Yuri Popovich had watched his neighbours' houses burn down to the ground in Kyiv and he needed a safe place to put his money. So he did what millions of amateur investors have done in recent years: he turned to cryptocurrency.
"It was impossible and unsafe to store funds in the form of banknotes. There was a big risk of theft, we also had cases of looting. Therefore, I trusted a 'stable and reliable' cryptocurrency. Not for the purpose of speculating, but simply to save," he said.
The digital asset that Popovich chose in April was Terra, a "stablecoin" whose value was supposed to be pegged to the dollar. It collapsed in May, sparking a rout in the cryptocurrency market whose victims include Popovich. He lost $10,000.
Popovich said his losses were "devastating", although donations from sympathetic onlookers on social media have helped make up some of the shortfalls. He said: "I stopped sleeping normally, lost 4kg, I often have headaches and anxiety."
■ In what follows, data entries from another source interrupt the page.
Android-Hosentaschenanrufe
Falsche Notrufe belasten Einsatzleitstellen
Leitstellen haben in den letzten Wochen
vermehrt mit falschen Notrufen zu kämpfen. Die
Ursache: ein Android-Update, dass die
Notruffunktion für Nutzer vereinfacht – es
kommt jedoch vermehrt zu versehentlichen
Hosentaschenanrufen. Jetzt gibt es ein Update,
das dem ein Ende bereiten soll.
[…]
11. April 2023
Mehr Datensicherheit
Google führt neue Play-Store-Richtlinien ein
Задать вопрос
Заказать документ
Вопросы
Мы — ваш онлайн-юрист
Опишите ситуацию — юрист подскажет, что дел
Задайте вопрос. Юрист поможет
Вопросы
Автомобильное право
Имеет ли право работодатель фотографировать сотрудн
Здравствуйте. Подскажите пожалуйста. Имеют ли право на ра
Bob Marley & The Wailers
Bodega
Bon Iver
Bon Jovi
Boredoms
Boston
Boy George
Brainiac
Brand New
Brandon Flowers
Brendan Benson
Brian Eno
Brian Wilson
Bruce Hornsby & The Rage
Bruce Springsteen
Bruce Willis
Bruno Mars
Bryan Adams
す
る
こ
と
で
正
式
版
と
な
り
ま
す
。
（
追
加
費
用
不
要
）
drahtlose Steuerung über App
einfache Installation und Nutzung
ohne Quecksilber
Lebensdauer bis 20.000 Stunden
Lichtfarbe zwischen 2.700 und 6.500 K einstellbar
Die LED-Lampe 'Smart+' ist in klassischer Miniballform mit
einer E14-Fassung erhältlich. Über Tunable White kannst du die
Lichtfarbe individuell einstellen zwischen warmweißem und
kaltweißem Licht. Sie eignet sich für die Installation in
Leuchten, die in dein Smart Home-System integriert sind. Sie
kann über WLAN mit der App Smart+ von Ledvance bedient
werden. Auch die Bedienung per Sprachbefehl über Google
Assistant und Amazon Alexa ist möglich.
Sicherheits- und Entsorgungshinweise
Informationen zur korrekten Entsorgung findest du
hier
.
Popovich is one of many experiencing the deep chill of the current crypto winter, more than four years after the market's cornerstone, bitcoin, marked the first digital freeze by tumbling from its then peak. It went on a long tear after that but has come to a juddering halt, falling below the $20,000 mark at one point this month far below the peak of nearly $69,000 it hit last November.
The fall has been sharp and spectacular: a market estimated to be worth more than $3tn barely six months ago is now worth less than $1tn.